> **PROMPT**
Your answer should be the lines of the listing that contain the word "socket".

> **DATA SHOWN**

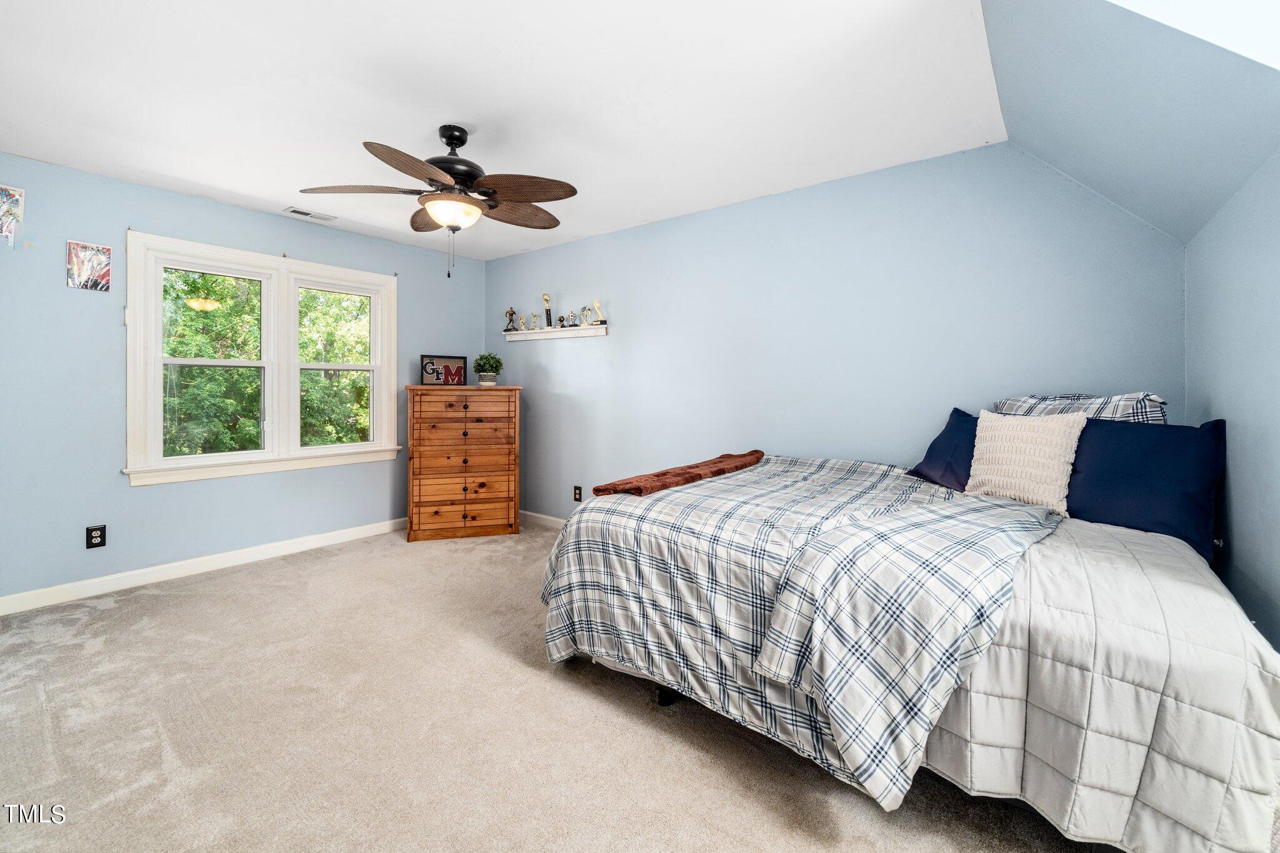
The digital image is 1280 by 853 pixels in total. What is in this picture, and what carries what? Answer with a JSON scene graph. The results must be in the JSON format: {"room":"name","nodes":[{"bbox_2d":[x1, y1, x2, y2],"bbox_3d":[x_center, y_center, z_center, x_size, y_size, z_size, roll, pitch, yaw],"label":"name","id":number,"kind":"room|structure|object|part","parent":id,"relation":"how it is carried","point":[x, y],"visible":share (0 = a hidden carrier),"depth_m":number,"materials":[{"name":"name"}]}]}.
{"room":"bedroom","nodes":[
{"label":"bedroom","id":0,"kind":"room"},
{"bbox_2d":[0,153,488,604],"bbox_3d":[-2.742,-0.202,3.573,0.147,2.476,3.868,1,1,38],"label":"left wall","id":1,"kind":"structure","parent":0,"point":[146,190],"depth_m":2.98,"materials":[{"name":"blue paint"}]},
{"bbox_2d":[0,184,24,246],"bbox_3d":[-3.381,-1.063,2.629,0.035,0.329,0.174,1,1,38],"label":"photo","id":2,"kind":"object","parent":1,"relation":"attached to","point":[4,190],"visible":1,"depth_m":2.65},
{"bbox_2d":[66,240,112,291],"bbox_3d":[-3.203,-0.877,2.898,0.017,0.273,0.183,1,1,38],"label":"picture","id":3,"kind":"object","parent":1,"relation":"attached to","point":[101,257],"visible":1,"depth_m":2.89},
{"bbox_2d":[85,524,106,548],"bbox_3d":[-3.183,0.699,2.914,0.009,0.125,0.075,1,1,38],"label":"wall socket","id":4,"kind":"object","parent":1,"relation":"attached to","point":[91,533],"visible":0.99,"depth_m":2.91,"materials":[{"name":"black plastic"}]},
{"bbox_2d":[0,518,408,615],"bbox_3d":[-2.723,0.980,3.485,0.016,0.100,3.505,1,1,38],"label":"baseboard","id":5,"kind":"structure","parent":1,"relation":"attached to","point":[194,565],"depth_m":3.19,"materials":[{"name":"white paint"}]},
{"bbox_2d":[123,230,400,485],"bbox_3d":[-2.611,-0.376,3.663,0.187,1.532,1.679,1,1,38],"label":"window","id":6,"kind":"structure","parent":1,"relation":"in","point":[299,451],"depth_m":3.55,"materials":[{"name":"white"}]},
{"bbox_3d":[-2.956,-0.472,3.465,0.154,1.415,0.712,1,1,38],"label":"sash","id":7,"kind":"part","parent":6,"relation":"part of","materials":[{"name":"white"}]},
{"bbox_3d":[-2.416,-0.508,4.004,0.123,1.364,0.670,1,1,38],"label":"sash","id":8,"kind":"part","parent":6,"relation":"part of","materials":[{"name":"white"}]},
{"bbox_2d":[0,0,1004,256],"bbox_3d":[-1.003,-1.430,2.173,4.616,0.111,4.034,1,1,38],"label":"ceiling","id":9,"kind":"structure","parent":0,"point":[171,172],"depth_m":2.14,"materials":[{"name":"white paint"}]},
{"bbox_2d":[281,206,336,221],"bbox_3d":[-2.366,-1.445,3.559,0.140,0.011,0.303,1,1,38],"label":"ceiling vent","id":10,"kind":"object","parent":9,"relation":"attached to","point":[299,212],"visible":0.99,"depth_m":3.54,"materials":[{"name":"white metal"}]},
{"bbox_2d":[298,125,576,278],"bbox_3d":[-0.919,-1.028,2.444,1.236,0.726,1.237,1,1,38],"label":"ceiling fan","id":11,"kind":"object","parent":9,"relation":"hanging from","point":[432,180],"visible":0.99,"depth_m":2.35,"materials":[{"name":"brown metal"}]},
{"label":"blade","id":12,"kind":"part","parent":11,"relation":"part of","materials":[{"name":"brown wood"}]},
{"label":"blade","id":13,"kind":"part","parent":11,"relation":"part of","materials":[{"name":"brown wood"}]},
{"bbox_3d":[-0.916,-1.217,2.446,0.304,0.391,0.307,1,1,38],"label":"motor housing","id":14,"kind":"part","parent":11,"relation":"part of","materials":[{"name":"black metal"}]},
{"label":"fan blade","id":15,"kind":"part","parent":11,"relation":"part of","materials":[{"name":"brown wood"}]},
{"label":"fan blade","id":16,"kind":"part","parent":11,"relation":"part of","materials":[{"name":"brown wood"}]},
{"bbox_2d":[0,521,1115,852],"bbox_3d":[-0.587,1.130,1.872,5.107,0.098,4.156,1,1,38],"label":"carpet floor","id":17,"kind":"structure","parent":0,"point":[99,625],"depth_m":1.70,"materials":[{"name":"beige carpet"}]},
{"bbox_2d":[405,385,521,542],"bbox_3d":[-1.474,0.371,4.221,0.873,1.239,0.489,0,1,-18],"label":"wooden dresser","id":18,"kind":"object","parent":17,"relation":"on","point":[489,515],"visible":0.99,"depth_m":4.02,"materials":[{"name":"brown wood"}]},
{"bbox_2d":[419,353,468,385],"bbox_3d":[-1.692,-0.402,4.285,0.381,0.263,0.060,0,1,-33],"label":"framed picture","id":19,"kind":"object","parent":18,"relation":"on","point":[457,362],"visible":0.99,"depth_m":4.27,"materials":[{"name":"black"}]},
{"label":"drawer","id":20,"kind":"part","parent":18,"relation":"part of","materials":[{"name":"brown wood"}]},
{"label":"drawer","id":21,"kind":"part","parent":18,"relation":"part of","materials":[{"name":"brown wood"}]},
{"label":"drawer","id":22,"kind":"part","parent":18,"relation":"part of","materials":[{"name":"brown wood"}]},
{"bbox_2d":[471,351,504,385],"bbox_3d":[-1.330,-0.425,4.370,0.265,0.291,0.267,0,1,-15],"label":"potted plant","id":23,"kind":"object","parent":18,"relation":"on","point":[489,364],"visible":1,"depth_m":4.32,"materials":[{"name":"green plant"}]},
{"bbox_2d":[540,439,1279,852],"bbox_3d":[0.917,0.571,2.142,2.196,1.038,1.872,1,1,38],"label":"bed","id":24,"kind":"object","parent":17,"relation":"on","point":[942,752],"visible":0.91,"depth_m":1.32,"materials":[{"name":"white fabric"}]},
{"bbox_2d":[537,456,1064,810],"bbox_3d":[0.598,0.617,2.133,1.725,0.724,1.481,1,1,38],"label":"plaid comforter","id":25,"kind":"object","parent":24,"relation":"on","point":[594,503],"visible":0.85,"depth_m":1.60,"materials":[{"name":"fabric"}]},
{"bbox_2d":[588,450,766,497],"bbox_3d":[0.279,0.285,2.562,0.315,0.080,1.201,1,1,38],"label":"throw blanket","id":26,"kind":"object","parent":25,"relation":"on","point":[755,451],"visible":0.98,"depth_m":2.31,"materials":[{"name":"fabric"}]},
{"bbox_2d":[906,405,980,490],"bbox_3d":[1.570,0.157,2.340,0.487,0.390,0.316,1,1,38],"label":"navy pillow","id":27,"kind":"object","parent":24,"relation":"on","point":[960,431],"visible":0.56,"depth_m":2.32,"materials":[{"name":"blue fabric"}]},
{"bbox_2d":[965,410,1085,513],"bbox_3d":[1.587,0.180,2.067,0.377,0.398,0.249,1,1,38],"label":"white pillow","id":28,"kind":"object","parent":24,"relation":"on","point":[988,444],"visible":0.93,"depth_m":2.00,"materials":[{"name":"beige fabric"}]},
{"bbox_2d":[993,391,1168,423],"bbox_3d":[1.892,0.087,2.197,0.613,0.413,0.321,1,1,38],"label":"plaid pillow","id":29,"kind":"object","parent":24,"relation":"on","point":[1125,399],"visible":0.32,"depth_m":2.07,"materials":[{"name":"fabric"}]},
{"bbox_2d":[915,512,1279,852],"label":"comforter","id":30,"kind":"object","parent":24,"relation":"on","point":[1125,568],"visible":0.6,"depth_m":1.16,"materials":[{"name":"white fabric"}]},
{"bbox_2d":[1065,415,1226,563],"bbox_3d":[1.804,0.232,1.879,0.533,0.442,0.310,1,1,38],"label":"navy pillow","id":31,"kind":"object","parent":24,"relation":"on","point":[1135,439],"visible":0.79,"depth_m":1.77,"materials":[{"name":"blue fabric"}]},
{"bbox_2d":[487,140,1185,517],"bbox_3d":[0.452,-0.196,3.591,4.914,2.481,0.141,1,1,38],"label":"back wall","id":32,"kind":"structure","parent":0,"point":[817,190],"depth_m":2.98,"materials":[{"name":"blue paint"}]},
{"bbox_2d":[518,509,565,528],"bbox_3d":[0.248,0.940,3.565,4.341,0.097,0.015,1,1,38],"label":"baseboard","id":33,"kind":"structure","parent":32,"relation":"attached to","point":[527,513],"depth_m":4.45,"materials":[{"name":"white paint"}]},
{"bbox_2d":[502,324,607,341],"bbox_3d":[-0.757,-0.720,4.309,1.187,0.083,0.119,1,1,38],"label":"wall shelf","id":34,"kind":"object","parent":32,"relation":"attached to","point":[557,334],"visible":0.98,"depth_m":4.24,"materials":[{"name":"white wood"}]},
{"bbox_2d":[503,307,518,330],"bbox_3d":[-1.239,-0.934,4.761,0.118,0.230,0.085,1,1,38],"label":"figurine","id":35,"kind":"object","parent":34,"relation":"on","point":[512,312],"visible":1,"depth_m":4.75,"materials":[{"name":"metal"}]},
{"bbox_2d":[527,312,539,329],"bbox_3d":[-0.972,-0.868,4.540,0.110,0.164,0.066,1,1,38],"label":"trophy","id":36,"kind":"object","parent":34,"relation":"on","point":[534,317],"visible":0.99,"depth_m":4.53,"materials":[{"name":"gold metal"}]},
{"bbox_2d":[541,293,553,326],"bbox_3d":[-0.834,-0.970,4.494,0.095,0.314,0.082,1,1,38],"label":"trophy","id":37,"kind":"object","parent":34,"relation":"on","point":[547,299],"visible":0.98,"depth_m":4.48,"materials":[{"name":"metal"}]},
{"bbox_2d":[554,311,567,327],"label":"trophy","id":38,"kind":"object","parent":34,"relation":"on","point":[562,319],"visible":0.99,"depth_m":4.35,"materials":[{"name":"brown metal"}]},
{"bbox_2d":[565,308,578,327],"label":"trophy","id":39,"kind":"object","parent":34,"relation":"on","point":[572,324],"visible":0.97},
{"bbox_2d":[578,305,591,325],"bbox_3d":[-0.464,-0.859,4.204,0.110,0.181,0.078,1,1,38],"label":"trophy","id":40,"kind":"object","parent":34,"relation":"on","point":[584,309],"visible":0.99,"depth_m":4.19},
{"bbox_2d":[591,300,604,324],"bbox_3d":[-0.343,-0.860,4.076,0.105,0.198,0.072,1,1,38],"label":"trophy","id":41,"kind":"object","parent":34,"relation":"on","point":[597,304],"visible":0.98,"depth_m":4.06,"materials":[{"name":"metal"}]},
{"bbox_2d":[572,485,582,501],"bbox_3d":[-0.531,0.653,4.240,0.085,0.136,0.012,1,1,38],"label":"wall socket","id":42,"kind":"object","parent":32,"relation":"attached to","point":[577,498],"visible":0.99,"depth_m":4.23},
{"bbox_2d":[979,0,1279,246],"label":"sloped ceiling","id":43,"kind":"structure","parent":0,"point":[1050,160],"depth_m":1.62,"materials":[{"name":"paint"}]},
{"bbox_2d":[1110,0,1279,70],"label":"skylight","id":44,"kind":"object","parent":43,"relation":"in","point":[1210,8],"visible":0.93,"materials":[{"name":"white"}]},
{"bbox_2d":[1185,144,1279,650],"bbox_3d":[1.437,0.160,0.861,0.139,1.960,3.391,1,1,38],"label":"right wall","id":45,"kind":"structure","parent":0,"point":[1275,451],"depth_m":1.55,"materials":[{"name":"blue paint"}]},
{"label":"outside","id":46,"kind":"structure","parent":0,"visible":0},
{"label":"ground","id":47,"kind":"structure","parent":46,"visible":0},
{"bbox_2d":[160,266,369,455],"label":"tree","id":48,"kind":"object","parent":47,"relation":"on","point":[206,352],"visible":0.36,"depth_m":3.60,"materials":[{"name":"green plant"}]}
]}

> **COMPLETED EXERCISE**
{"bbox_2d":[85,524,106,548],"bbox_3d":[-3.183,0.699,2.914,0.009,0.125,0.075,1,1,38],"label":"wall socket","id":4,"kind":"object","parent":1,"relation":"attached to","point":[91,533],"visible":0.99,"depth_m":2.91,"materials":[{"name":"black plastic"}]},
{"bbox_2d":[572,485,582,501],"bbox_3d":[-0.531,0.653,4.240,0.085,0.136,0.012,1,1,38],"label":"wall socket","id":42,"kind":"object","parent":32,"relation":"attached to","point":[577,498],"visible":0.99,"depth_m":4.23},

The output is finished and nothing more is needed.